Сильная боль сжимает сердце, перехватывает дыхание, но Тосе кажется, что стоит только глубоко вздохнуть полной грудью, и боль, и неприятности, и тяжесть в сердце пройдут, но именно этого вздоха Тося не может сделать. Тося стоит и ждет, что боль утихнет, но она не утихает. Может быть, попросить начальника совхоза, чтобы отставил ее, Тосю, от этапа? Но вспоминает его всегда небрежный взгляд куда-то в сторону, презрительно сощуренные глаза, и понимает бесполезность этой просьбы. Плотный белый туман окутывает сопки, землю, поселок и людей.
Тося бредет обратно по тропинке. Около высокого лагерного забора из тумана вдруг возникает Мироненко.
Может быть, попросить Мироненко? Тося вспоминает его угрозу в парикмахерской. И гнев, и возмущение подымаются в ее душе. — Нет! Нет! Сто раз нет! Не будет она его просить. Он злой, мстительный. За такую просьбу придется дорого расплачиваться. Она с кем угодно может спать, но не с ним. Мироненко противен ей, она с отвращением дотрагивается во время бритья до его сухой кожи с крупными порами.

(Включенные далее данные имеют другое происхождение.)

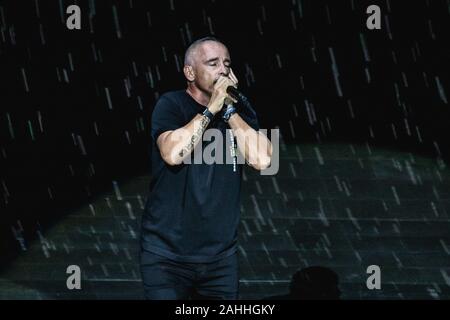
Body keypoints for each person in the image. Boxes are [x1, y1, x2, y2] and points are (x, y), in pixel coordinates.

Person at [139, 36, 273, 300]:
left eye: (226, 64)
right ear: (190, 71)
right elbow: (173, 154)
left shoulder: (241, 110)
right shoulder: (171, 104)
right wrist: (212, 108)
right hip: (167, 256)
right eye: (213, 63)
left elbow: (264, 160)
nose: (222, 70)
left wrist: (229, 111)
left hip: (221, 258)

Никто не поможет. Ее все равно увезут от И. И. Почему-то вдруг в памяти встают отрывки из «Мадам Бовари»: болезнь Эммы, как ее причащали, как плакал и переживал Шарль Бовари… Фармацевт Эме со своими тошнотворными нравоучениями…
Чтобы не встретиться с Мироненко, Тося сворачивает на боковую тропинку которая приводит ее в лагерную амбулаторию. В амбулатории тишина, приема нет, лекпом сидит за белым столом и вертит порошки.
— Тосенька, милости прошу, — довольный лекпом подвигает ей табуретку.